Primavera no outono
* Publicado no Jornal do Centro há exactamente dez anos, em 28 de Outubro de 2011
No início deste ano, Mohammed Bouazizi, um licenciado tunisino impedido de ganhar a vida como vendedor ambulante, deitou fogo a si próprio. Esta tragédia fez acordar a rua árabe. Centenas de milhares de pessoas encheram as praças de vários países com uma mensagem poderosa – queriam a liberdade.
A morte de Bouazizi deu início à “primavera árabe” que está a reconfigurar a paisagem política no médio oriente: já caíram Ben Ali (23 anos de poder na Tunísia), Hosni Mubarak (29 anos no Egipto) e Muammar Kadhafi (42 anos na Líbia).
Daqui
A seguir pode ser Bashar al-Assad, presidente sírio que está a massacrar o seu povo. Não era mau que ele fosse atingido por um qualquer satélite dos que andam a regressar desgovernados à mãe-terra.

» Registos em bruto:
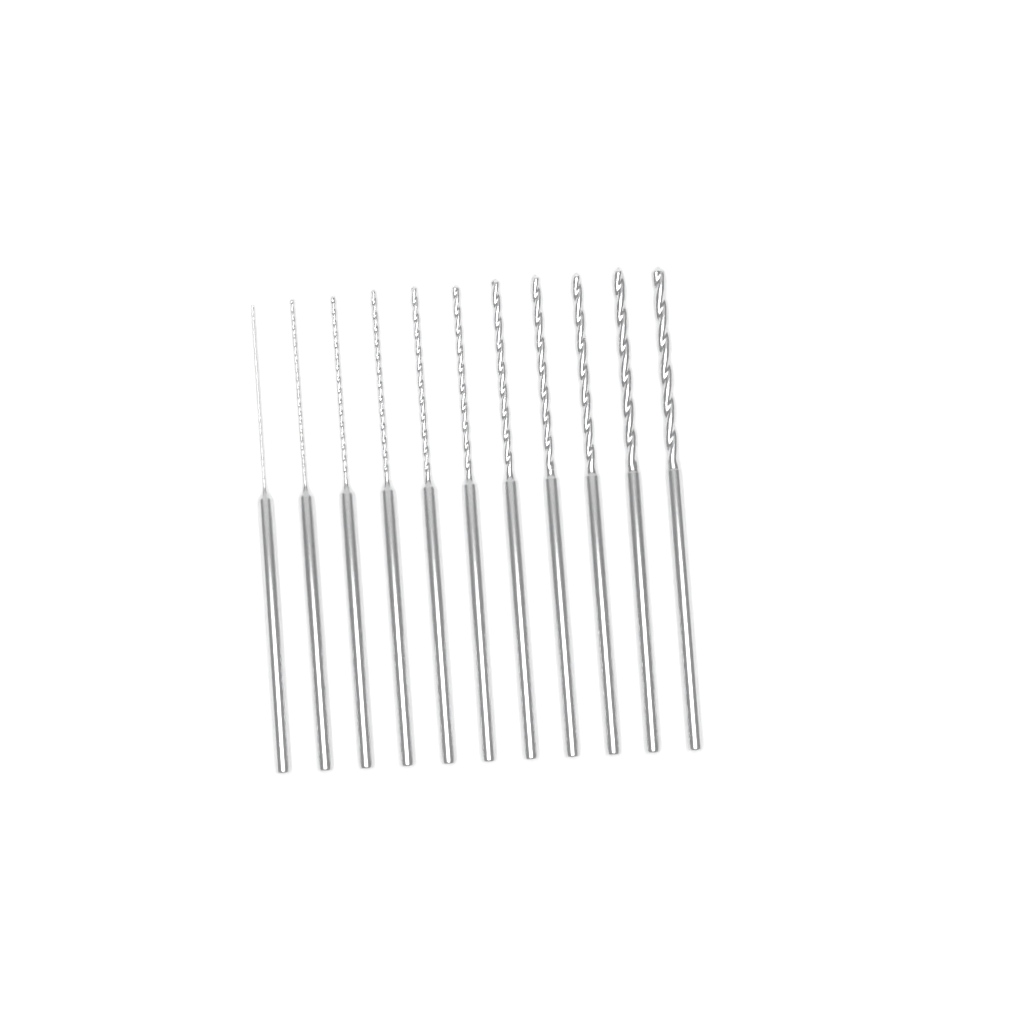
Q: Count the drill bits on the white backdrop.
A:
--
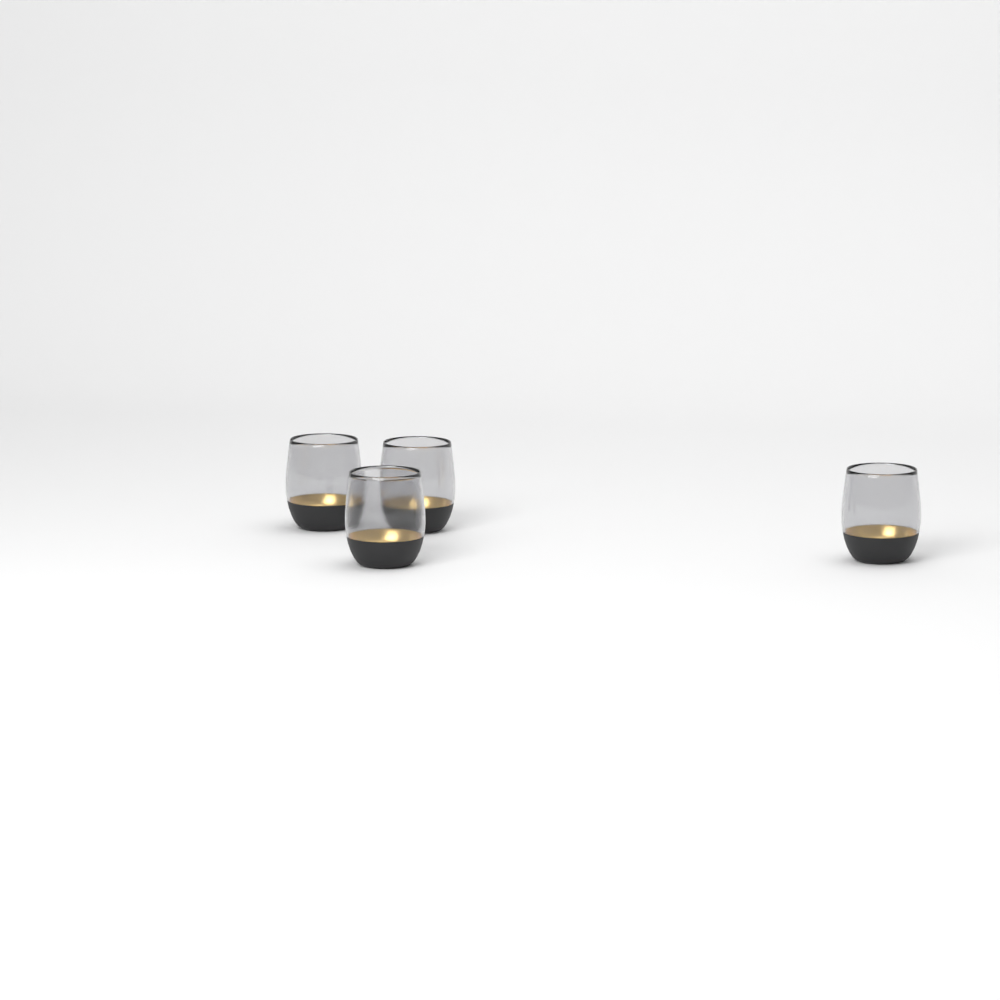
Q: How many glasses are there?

» Tarefas do exercício:
• A. Transcreva, do texto sobre a primavera árabe, o trecho que vai de "Primavera no outono" a "anos na Líbia).".
• B. Por favor, dê seguimento ao texto sobre a primavera árabe a partir da última frase apresentada.

» Respostas às tarefas:
• A.
Primavera no outono
* Publicado no Jornal do Centro há exactamente dez anos, em 28 de Outubro de 2011
No início deste ano, Mohammed Bouazizi, um licenciado tunisino impedido de ganhar a vida como vendedor ambulante, deitou fogo a si próprio. Esta tragédia fez acordar a rua árabe. Centenas de milhares de pessoas encheram as praças de vários países com uma mensagem poderosa – queriam a liberdade.
A morte de Bouazizi deu início à “primavera árabe” que está a reconfigurar a paisagem política no médio oriente: já caíram Ben Ali (23 anos de poder na Tunísia), Hosni Mubarak (29 anos no Egipto) e Muammar Kadhafi (42 anos na Líbia).

• B.
Depois da secularização feita pelo “socialismo nacionalista” árabe até aos anos de 1970, passou a ganhar força o islamismo que impôs regimes confessionais. Começado em 1979 por Khomeini no Irão, este processo acelerou-se a partir da queda da União Soviética.
Como diz Slavoj Žižek, os Estados Unidos fizeram um erro terrível ao terem armado o islamismo radical contra os “socialismos” árabes. Ao fazerem isso, eles atiraram um boomerang para o ar, boomerang que, anos depois, deitou abaixo as torres gémeas.
Agora entrou-se noutro ciclo: a primavera árabe quer democracia e isso enfraquece a tese da “excepção islâmica”: a tese que o islão é incompatível com a democracia e o estado de direito.
Para aprofundamento deste tema, é recomendável a análise de Sami Zubalda intitulada “The arab spring in historical perspective”.
Entre a morte de Mohammed Bouazizi e as primeiras eleições livres da história da Tunísia passaram 292 dias. Foram no passado domingo.
Saúde-se esta primavera no outono.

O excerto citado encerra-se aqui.